◆ DADOS DO EXERCÍCIO ◆

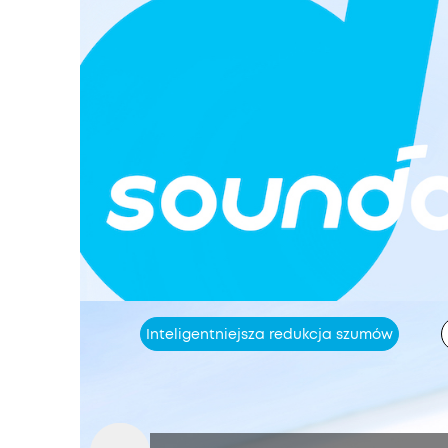
Inteligentniejsza redukcja szumów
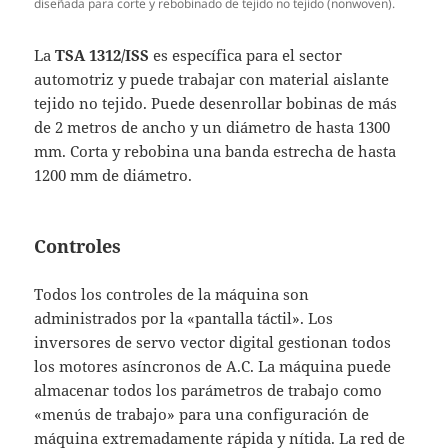
diseñada para corte y rebobinado de tejido no tejido (nonwoven).
La
TSA 1312/ISS
es específica para el sector
automotriz y puede trabajar con material aislante
tejido no tejido. Puede desenrollar bobinas de más
de 2 metros de ancho y un diámetro de hasta 1300
mm. Corta y rebobina una banda estrecha de hasta
1200 mm de diámetro.
Controles
Todos los controles de la máquina son
administrados por la «pantalla táctil». Los
inversores de servo vector digital gestionan todos
los motores asíncronos de A.C. La máquina puede
almacenar todos los parámetros de trabajo como
«menús de trabajo» para una configuración de
máquina extremadamente rápida y nítida. La red de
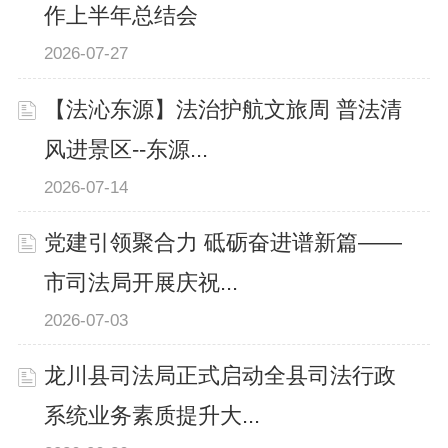
作上半年总结会
2026-07-27
【法沁东源】法治护航文旅周 普法清
风进景区--东源...
2026-07-14
党建引领聚合力 砥砺奋进谱新篇——
市司法局开展庆祝...
2026-07-03
龙川县司法局正式启动全县司法行政
系统业务素质提升大...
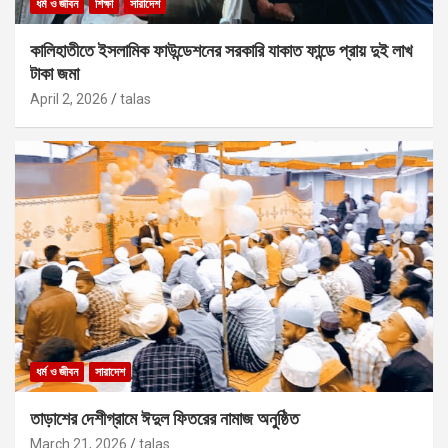
ধর্ম ও জীবন
শিক্ষা
সারাদেশ
কালিহাতীতে ইসলামিক ফাউন্ডেশনের সরকারি যাকাত ফান্ডে প্রায় দুই লাখ
টাকা জমা
April 2, 2026
talas
ধর্ম ও জীবন
সারাদেশ
তাড়াশের দেশীগ্রামে ঈদুল ফিতরের নামাজ অনুষ্ঠিত
March 21, 2026
talas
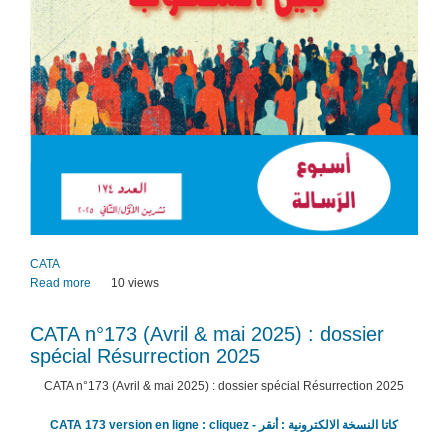
CATA
Read more
about
10 views
CATA
n­
CATA n­°173 (Avril & mai 2025) : dossier
°174
spécial Résurrection 2025
(Octobre
&
CATA n­°173 (Avril & mai 2025) : dossier spécial Résurrection 2025
novembre
2025)
CATA 173 version en ligne : cliquez - كاتا النسخة الالكترونية : أنقر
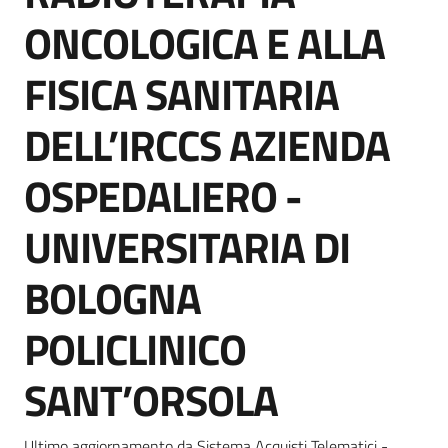
Seguici
ONCOLOGICA E ALLA
su
FISICA SANITARIA
DELL’IRCCS AZIENDA
OSPEDALIERO -
UNIVERSITARIA DI
BOLOGNA
POLICLINICO
SANT’ORSOLA
Ultimo aggiornamento da Sistema Acquisti Telematici -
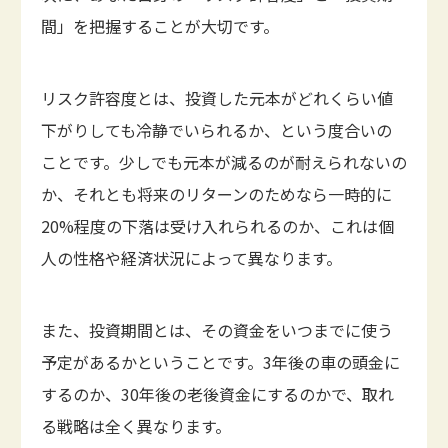
間」を把握することが大切です。
リスク許容度とは、投資した元本がどれくらい値
下がりしても冷静でいられるか、という度合いの
ことです。少しでも元本が減るのが耐えられないの
か、それとも将来のリターンのためなら一時的に
20%程度の下落は受け入れられるのか、これは個
人の性格や経済状況によって異なります。
また、投資期間とは、その資金をいつまでに使う
予定があるかということです。3年後の車の頭金に
するのか、30年後の老後資金にするのかで、取れ
る戦略は全く異なります。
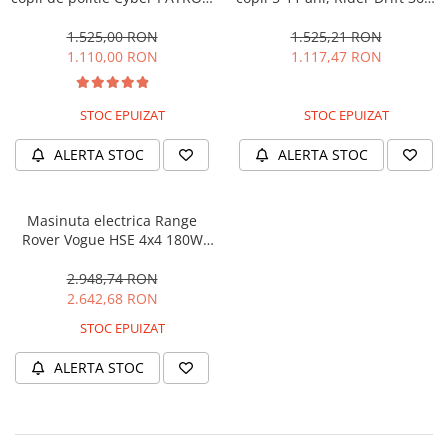
cu efecte sonore si luminoase,
180W, 24V, culoare Rosie
90W, 12V, Black & White
1.525,00 RON
1.525,21 RON
1.110,00 RON
1.117,47 RON
STOC EPUIZAT
STOC EPUIZAT
ALERTA STOC
ALERTA STOC
Masinuta electrica Range
Rover Vogue HSE 4x4 180W
DELUXE, player MP4 #Negru
2.948,74 RON
2.642,68 RON
STOC EPUIZAT
ALERTA STOC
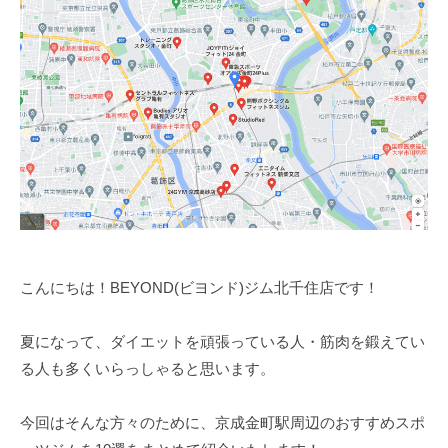
ム
ツ
ー
【
ー
ニ
B
マ
ン
E
ン
Y
グ
の
O
パ
ジ
N
ー
ム
D
ソ
【
】
ナ
B
ビ
ル
E
ヨ
ト
ン
Y
レ
こんにちは！BEYOND(ビヨンド)ジム北千住店です！
ド
O
ー
N
ニ
夏になって、ダイエットを頑張っている人・筋肉を鍛えてい
D
ン
る人も多くいらっしゃると思います。
グ
】
ジ
ビ
今回はそんな方々のために、京成金町駅周辺のおすすめスポ
ム
ヨ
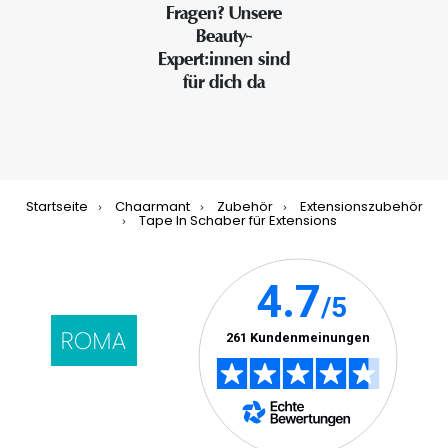
Fragen? Unsere
Beauty-
Expert:innen sind
für dich da
Startseite
Chaarmant
Zubehör
Extensionszubehör
Tape In Schaber für Extensions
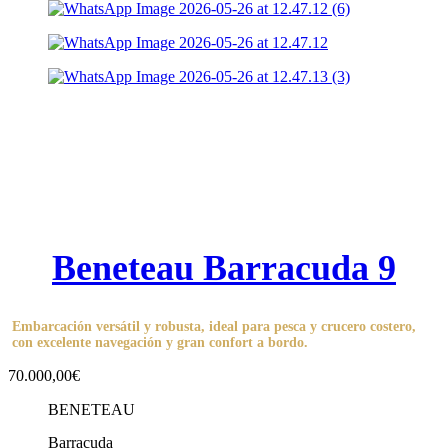
Beneteau Barracuda 9
Embarcación versátil y robusta, ideal para pesca y crucero costero,
con excelente navegación y gran confort a bordo.
70.000,00€
BENETEAU
Barracuda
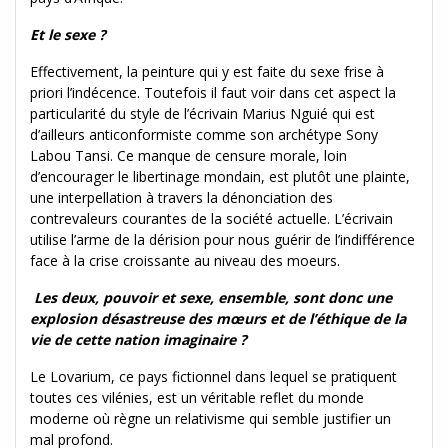
Et le sexe ?
Effectivement, la peinture qui y est faite du sexe frise à
priori l’indécence. Toutefois il faut voir dans cet aspect la
particularité du style de l’écrivain Marius Nguié qui est
d’ailleurs anticonformiste comme son archétype Sony
Labou Tansi. Ce manque de censure morale, loin
d’encourager le libertinage mondain, est plutôt une plainte,
une interpellation à travers la dénonciation des
contrevaleurs courantes de la société actuelle. L’écrivain
utilise l’arme de la dérision pour nous guérir de l’indifférence
face à la crise croissante au niveau des moeurs.
Les deux, pouvoir et sexe, ensemble, sont donc une
explosion désastreuse des mœurs et de l’éthique de la
vie de cette nation imaginaire ?
Le Lovarium, ce pays fictionnel dans lequel se pratiquent
toutes ces vilénies, est un véritable reflet du monde
moderne où règne un relativisme qui semble justifier un
mal profond.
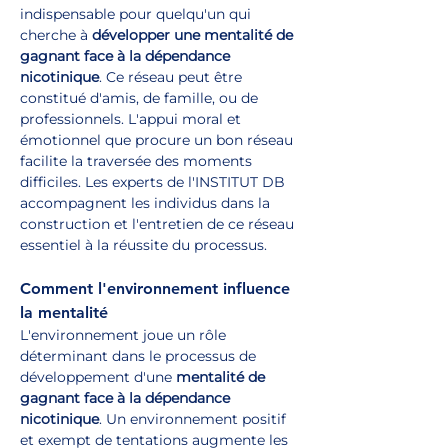
indispensable pour quelqu'un qui 
cherche à 
développer une mentalité de 
gagnant face à la dépendance 
nicotinique
. Ce réseau peut être 
constitué d'amis, de famille, ou de 
professionnels. L'appui moral et 
émotionnel que procure un bon réseau 
facilite la traversée des moments 
difficiles. Les experts de l'INSTITUT DB 
accompagnent les individus dans la 
construction et l'entretien de ce réseau 
essentiel à la réussite du processus.
Comment l'environnement influence 
la mentalité
L'environnement joue un rôle 
déterminant dans le processus de 
développement d'une 
mentalité de 
gagnant face à la dépendance 
nicotinique
. Un environnement positif 
et exempt de tentations augmente les 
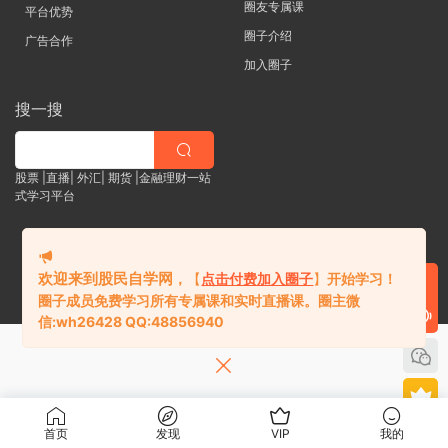
圈友专属课
平台优势
圈子介绍
广告合作
加入圈子
搜一搜
股票 |直播| 外汇| 期货 |金融理财一站
式学习平台
纯知识学习与资源共享，不荐股、不承诺收益，投资风险自负。
欢迎来到股民自学网
，
【
点击付费加入圈子
】
开始学习！
QQ:48856940
圈子成员免费学习所有专属课和实时直播课。
圈主微
信:
wh26428 QQ:48856940
首页
发现
VIP
我的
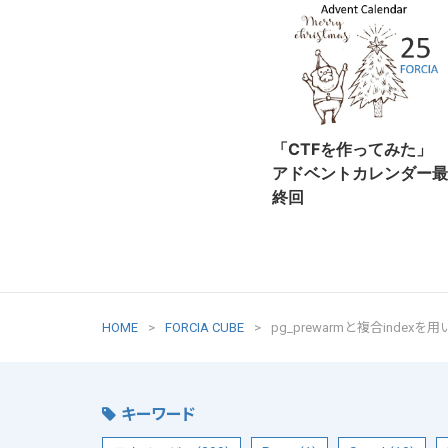
「CTFを作ってみた」
アドベントカレンダー最
終回
HOME
FORCIA CUBE
pg_prewarmと複合inde
キーワード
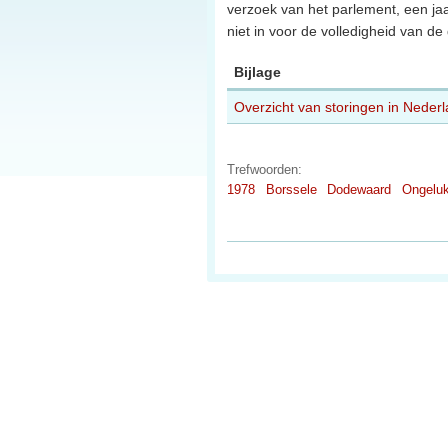
verzoek van het parlement, een ja
niet in voor de volledigheid van d
Bijlage
Overzicht van storingen in Nederl
Trefwoorden:
1978
Borssele
Dodewaard
Ongelu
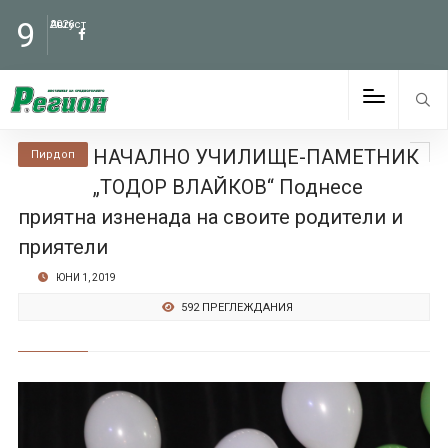
9
Август
2026
НАЧАЛНО УЧИЛИЩЕ-ПАМЕТНИК
Пирдоп
„ТОДОР ВЛАЙКОВ“ Поднесе
приятна изненада на своите родители и
приятели
ЮНИ 1, 2019
592 ПРЕГЛЕЖДАНИЯ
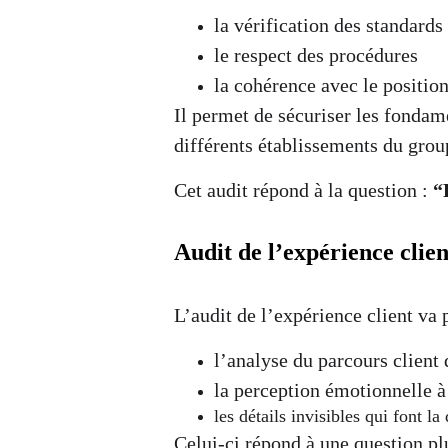
la vérification des standards
le respect des procédures
la cohérence avec le positio
Il permet de sécuriser les fonda
différents établissements du grou
Cet audit répond à la question : 
“
Audit de l’expérience client
L’audit de l’expérience client va 
l’analyse du parcours client 
la perception émotionnelle à
les détails invisibles qui font l
Celui-ci répond à une question plu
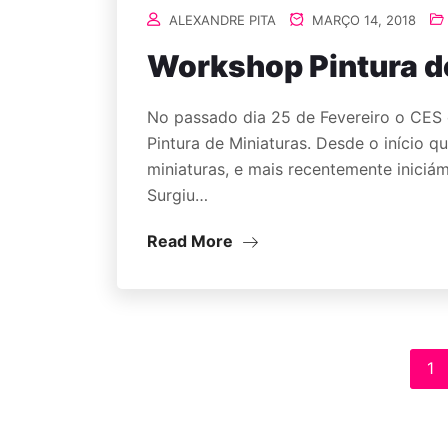
ALEXANDRE PITA
MARÇO 14, 2018
Workshop Pintura d
No passado dia 25 de Fevereiro o CES
Pintura de Miniaturas. Desde o início 
miniaturas, e mais recentemente inici
Surgiu…
Read More
1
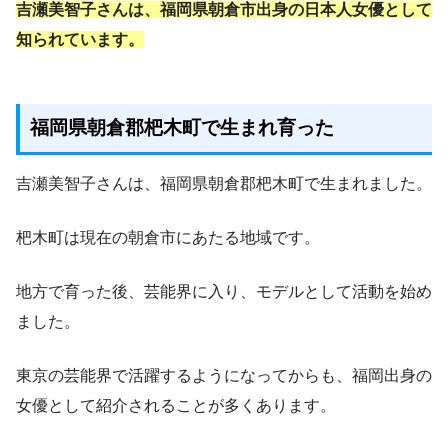
吉瀬美智子さんは、福岡県朝倉市出身の日本人女優として
知られています。
福岡県朝倉郡杷木町で生まれ育った
吉瀬美智子さんは、福岡県朝倉郡杷木町で生まれました。
杷木町は現在の朝倉市にあたる地域です。
地方で育った後、芸能界に入り、モデルとして活動を始め
ました。
東京の芸能界で活躍するようになってからも、福岡出身の
女優として紹介されることが多くあります。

◆ REQUISITOS DA TAREFA ◆
Edite todos os registros acima, trocando "CATA" por "Cata" e mantendo todo o resto igual. Não inclua as imagens na resposta.

◆ RESPOSTA ESPERADA ◆
Inteligentniejsza redukcja szumów
diseñada para corte y rebobinado de tejido no tejido (nonwoven).
La
TSA 1312/ISS
es específica para el sector
automotriz y puede trabajar con material aislante
tejido no tejido. Puede desenrollar bobinas de más
de 2 metros de ancho y un diámetro de hasta 1300
mm. Corta y rebobina una banda estrecha de hasta
1200 mm de diámetro.
Controles
Todos los controles de la máquina son
administrados por la «pantalla táctil». Los
inversores de servo vector digital gestionan todos
los motores asíncronos de A.C. La máquina puede
almacenar todos los parámetros de trabajo como
«menús de trabajo» para una configuración de
máquina extremadamente rápida y nítida. La red de
作上半年总结会
2026-07-27
【法沁东源】法治护航文旅周 普法清
风进景区--东源...
2026-07-14
党建引领聚合力 砥砺奋进谱新篇——
市司法局开展庆祝...
2026-07-03
龙川县司法局正式启动全县司法行政
系统业务素质提升大...
ধর্ম ও জীবন
শিক্ষা
সারাদেশ
কালিহাতীতে ইসলামিক ফাউন্ডেশনের সরকারি যাকাত ফান্ডে প্রায় দুই লাখ
টাকা জমা
April 2, 2026
talas
ধর্ম ও জীবন
সারাদেশ
তাড়াশের দেশীগ্রামে ঈদুল ফিতরের নামাজ অনুষ্ঠিত
March 21, 2026
talas
Cata
Read more
about
10 views
Cata
n­
Cata n­°173 (Avril & mai 2025) : dossier
°174
spécial Résurrection 2025
(Octobre
&
Cata n­°173 (Avril & mai 2025) : dossier spécial Résurrection 2025
novembre
2025)
Cata 173 version en ligne : cliquez - كاتا النسخة الالكترونية : أنقر
Seguici
ONCOLOGICA E ALLA
su
FISICA SANITARIA
DELL’IRCCS AZIENDA
OSPEDALIERO -
UNIVERSITARIA DI
BOLOGNA
POLICLINICO
SANT’ORSOLA
Ultimo aggiornamento da Sistema Acquisti Telematici -
間」を把握することが大切です。
リスク許容度とは、投資した元本がどれくらい値
下がりしても冷静でいられるか、という度合いの
ことです。少しでも元本が減るのが耐えられないの
か、それとも将来のリターンのためなら一時的に
20%程度の下落は受け入れられるのか、これは個
人の性格や経済状況によって異なります。
また、投資期間とは、その資金をいつまでに使う
予定があるかということです。3年後の車の頭金に
するのか、30年後の老後資金にするのかで、取れ
る戦略は全く異なります。
cu efecte sonore si luminoase,
180W, 24V, culoare Rosie
90W, 12V, Black & White
1.525,00 RON
1.525,21 RON
1.110,00 RON
1.117,47 RON
STOC EPUIZAT
STOC EPUIZAT
ALERTA STOC
ALERTA STOC
Masinuta electrica Range
Rover Vogue HSE 4x4 180W
DELUXE, player MP4 #Negru
2.948,74 RON
2.642,68 RON
STOC EPUIZAT
ALERTA STOC
ム
ツ
ー
【
ー
ニ
B
マ
ン
E
ン
Y
グ
の
O
パ
ジ
N
ー
ム
D
ソ
【
】
ナ
B
ビ
ル
E
ヨ
ト
ン
Y
レ
こんにちは！BEYOND(ビヨンド)ジム北千住店です！
ド
O
ー
N
ニ
夏になって、ダイエットを頑張っている人・筋肉を鍛えてい
D
ン
る人も多くいらっしゃると思います。
グ
】
ジ
ビ
今回はそんな方々のために、京成金町駅周辺のおすすめスポ
ム
ヨ
Fragen? Unsere
Beauty-
Expert:innen sind
für dich da
Startseite
Chaarmant
Zubehör
Extensionszubehör
Tape In Schaber für Extensions
Beneteau Barracuda 9
Embarcación versátil y robusta, ideal para pesca y crucero costero,
con excelente navegación y gran confort a bordo.
70.000,00€
BENETEAU
Barracuda
Et le sexe ?
Effectivement, la peinture qui y est faite du sexe frise à
priori l’indécence. Toutefois il faut voir dans cet aspect la
particularité du style de l’écrivain Marius Nguié qui est
d’ailleurs anticonformiste comme son archétype Sony
Labou Tansi. Ce manque de censure morale, loin
d’encourager le libertinage mondain, est plutôt une plainte,
une interpellation à travers la dénonciation des
contrevaleurs courantes de la société actuelle. L’écrivain
utilise l’arme de la dérision pour nous guérir de l’indifférence
face à la crise croissante au niveau des moeurs.
Les deux, pouvoir et sexe, ensemble, sont donc une
explosion désastreuse des mœurs et de l’éthique de la
vie de cette nation imaginaire ?
Le Lovarium, ce pays fictionnel dans lequel se pratiquent
toutes ces vilénies, est un véritable reflet du monde
moderne où règne un relativisme qui semble justifier un
mal profond.
indispensable pour quelqu'un qui 
cherche à 
développer une mentalité de 
gagnant face à la dépendance 
nicotinique
. Ce réseau peut être 
constitué d'amis, de famille, ou de 
professionnels. L'appui moral et 
émotionnel que procure un bon réseau 
facilite la traversée des moments 
difficiles. Les experts de l'INSTITUT DB 
accompagnent les individus dans la 
construction et l'entretien de ce réseau 
essentiel à la réussite du processus.
Comment l'environnement influence 
la mentalité
L'environnement joue un rôle 
déterminant dans le processus de 
développement d'une 
mentalité de 
gagnant face à la dépendance 
nicotinique
. Un environnement positif 
et exempt de tentations augmente les 
圈友专属课
平台优势
圈子介绍
广告合作
加入圈子
搜一搜
股票 |直播| 外汇| 期货 |金融理财一站
式学习平台
纯知识学习与资源共享，不荐股、不承诺收益，投资风险自负。
欢迎来到股民自学网
，
【
点击付费加入圈子
】
开始学习！
QQ:48856940
圈子成员免费学习所有专属课和实时直播课。
圈主微
信:
wh26428 QQ:48856940
首页
发现
VIP
我的
「CTFを作ってみた」
アドベントカレンダー最
終回
HOME
FORCIA CUBE
pg_prewarmと複合inde
キーワード
verzoek van het parlement, een ja
niet in voor de volledigheid van d
Bijlage
Overzicht van storingen in Nederl
Trefwoorden:
1978
Borssele
Dodewaard
Ongelu
9
Август
2026
НАЧАЛНО УЧИЛИЩЕ-ПАМЕТНИК
Пирдоп
„ТОДОР ВЛАЙКОВ“ Поднесе
приятна изненада на своите родители и
приятели
ЮНИ 1, 2019
592 ПРЕГЛЕЖДАНИЯ
la vérification des standards
le respect des procédures
la cohérence avec le positio
Il permet de sécuriser les fonda
différents établissements du grou
Cet audit répond à la question : 
“
Audit de l’expérience client
L’audit de l’expérience client va 
l’analyse du parcours client 
la perception émotionnelle à
les détails invisibles qui font l
Celui-ci répond à une question plu
ALEXANDRE PITA
MARÇO 14, 2018
Workshop Pintura d
No passado dia 25 de Fevereiro o CES
Pintura de Miniaturas. Desde o início 
miniaturas, e mais recentemente inici
Surgiu…
Read More
1
吉瀬美智子さんは、福岡県朝倉市出身の日本人女優として
知られています。
福岡県朝倉郡杷木町で生まれ育った
吉瀬美智子さんは、福岡県朝倉郡杷木町で生まれました。
杷木町は現在の朝倉市にあたる地域です。
地方で育った後、芸能界に入り、モデルとして活動を始め
ました。
東京の芸能界で活躍するようになってからも、福岡出身の
女優として紹介されることが多くあります。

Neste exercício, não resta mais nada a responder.